As spring approaches, so does Ontario’s heartworm season. June to November in our province brings mosquitoes, and mosquitoes bring heartworm. Heartworm disease is caused by a parasite called Dirofilaria immitis. Any dog can become infected with heartworm. Heartworm infections can occur in cats but are less common.
Heartworm in Ontario has been on the rise. The most recent Canada wide study was done in 2010 and showed a 60% increase in the number of heartworm cases since 2002. Over 75% of the dogs that tested positive in Canada were located in Ontario. The majority of the positive cases in Ontario occurred in Southwestern Ontario and in dogs that had not been on preventative medication.
In an infected animal, adult heartworms produce immature heartworms called microfilariae. When a mosquito bites an infected pet, it becomes infected with heartworm microfilariae. In warm weather, the microfilariae mature to larvae within the mosquito and are transferred to another pet when the mosquito bites/feeds. The larvae mature into adult worms and travel to the heart and lungs. They can grow to be up to 14 inches long. The adult worms cause serious damage to the arteries of the lungs and lead to heart failure. If left untreated, a severe heartworm infection can be fatal.
Clinical signs of heartworm infection usually do not appear until later in the disease process when there are a number of adult worms present and considerable damage has occurred. A persistent cough, decreased tolerance for exercise, decreased appetite and weight loss are commonly seen in dogs. In cats, smaller numbers of worms can cause heart failure and be fatal much earlier in the infection.
Treating heartworm involves a series of injections that kill the adult worms.

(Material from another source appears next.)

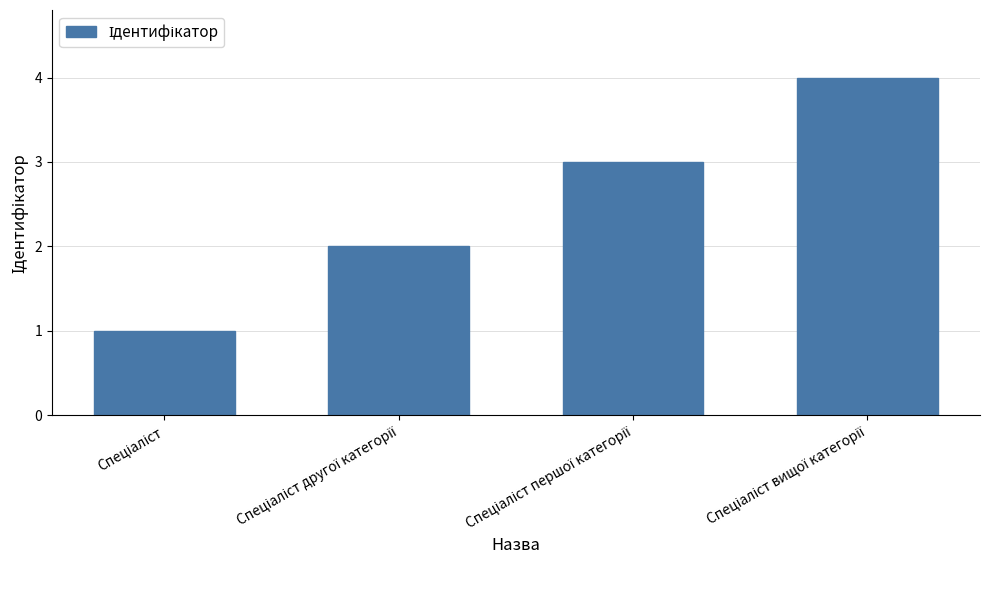

What is the greatest value displayed?

4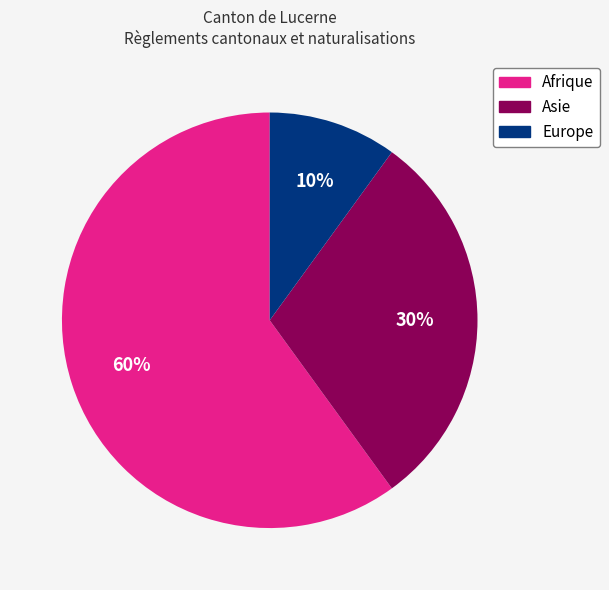

Is there any slice that represents more than half of the pie?

Yes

The treatment and recovery can take one to two months and is very costly. In addition to the cost, there is the risk of serious and life threatening complications related to the dead worms blocking arteries in the lungs.
Preventing and controlling heartworm is very easy. A simple blood test each year can detect if your pet has been exposed to heartworm. This allows prompt treatment before the heartworms do irreversible damage to organs like the heart and lungs. In addition to testing, monthly preventative medications are given during heartworm season to prevent infections. The medication disrupts the lifecycle of the heartworm to prevent adult worms from developing.
So what can you do to keep your dog healthy? Annual veterinary examinations can help detect problems early. The best time to test your dog for heartworm is in the spring before starting heartworm prevention medication. For cats, testing has been less reliable because of the small number of worms present. Preventative medication is still recommended for cats. At North Town Veterinary Hospital, our doctors and technicians will perform the heartworm blood test for you and help you select the best preventative medication for your pet. We look forward to partnering with you in keeping your dogs and cats as healthy as possible!